How this skill works
I parse structured telemetry (Security, Sysmon, PowerShell, System, TaskScheduler, EDR process trees) and normalize timestamps. I select a suspicious seed event when present, pivot on process/Logon/Network identifiers, and trace backward/forward to map parent/child activity across hosts. For each row I record the observed fields, interpretive hypothesis, and a High/Med/Low confidence justification, and I call out missing logs or fields that would improve certainty.
When to use it
- You need a succinct incident narrative from limited Windows telemetry to brief stakeholders.
- Validating lateral movement, abnormal logons, or suspicious process chains across hosts.
- Prioritizing collection of missing artifacts (Sysmon, PowerShell script blocks, EDR process trees).
- Generating targeted SIEM/EDR queries to confirm key hypotheses quickly.
Best practices
- Provide a bounded time window and relevant hosts/users to reduce noise and protect privacy.
- Supply structured exports (CSV/JSON) with timestamp, host, user, process, parent IDs, and command line where possible.
- Mark timezone and any known clock skew; label untrusted timestamps explicitly.
- If you redact usernames, use consistent pseudonyms so chains remain traceable.

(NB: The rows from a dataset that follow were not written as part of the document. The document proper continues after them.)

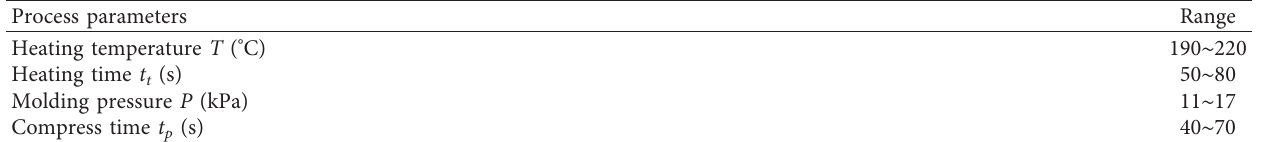
Figure 25: Trend of maximum thinning rate with process parameters. (a) Trend of shrinkage rate with heating temperature. (b) Trend of shrinkage rate with heating time. (c) Trend of shrinkage rate with molding pressure. (d) Trend of shrinkage rate with dwell time. Table 8: Value range process parameters.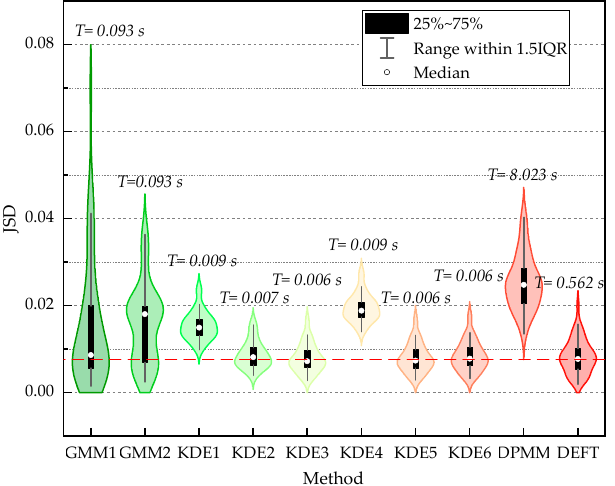
Figure 8. The JSD and average cost time results of fitting 50 random datasets of size 100 generated from f ( x 1 )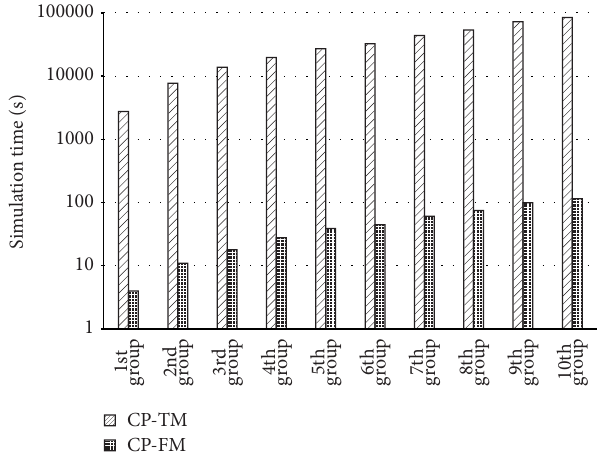
Figure 10: Comparison of simulation speeds of the function- accurate model and timing-accurate model of CPU pipeline.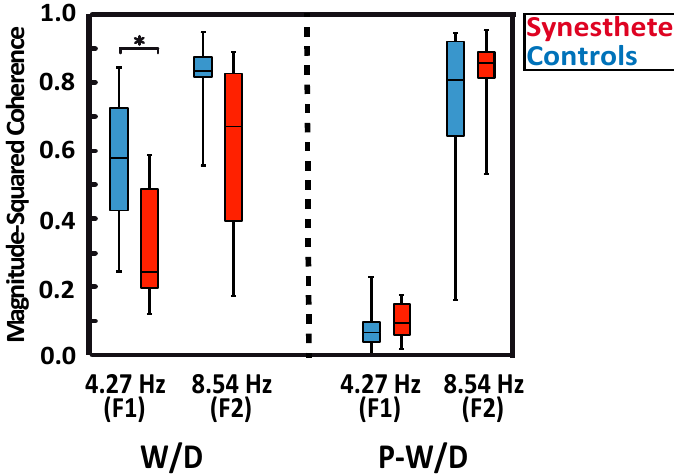
Figure 2. Magnitude-squared coherence (MSC) of ssVEPs responses in synesthetic participants (red), and control participants (blue). The whiskers indicate the minimum and maximum range of the distributions, the top and bottom of the boxes show the first and third quartiles (25th and 75th percentile), and horizontal bars inside the boxes represent the medians.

- When a suspicious execution is found, include ±30 minutes of surrounding logs and any EDR process tree.
Example use cases
- Pivot from a Sysmon EID 1 process creation that runs encoded PowerShell to find drop and C2 connections.
- Correlate Security 4624 logons with task scheduler events to detect lateral execution via scheduled tasks.
- Map privilege escalation by linking 4672 events, service creation (System 7045), and new scheduled tasks.
- Rapidly produce follow-up EventID filters for the SOC to run in the SIEM and confirm host compromise.
FAQ
You can still get a useful targeted timeline, but I will flag gaps and request specific pivot artifacts (e.g., Sysmon EID 1 around the suspicious time or EDR process tree) to raise confidence.
How do you handle timezone uncertainty?
I normalize to the provided timezone and explicitly mark times as 'untrusted' when timezone or clock skew is unknown, and I recommend verifying NTP/clock settings.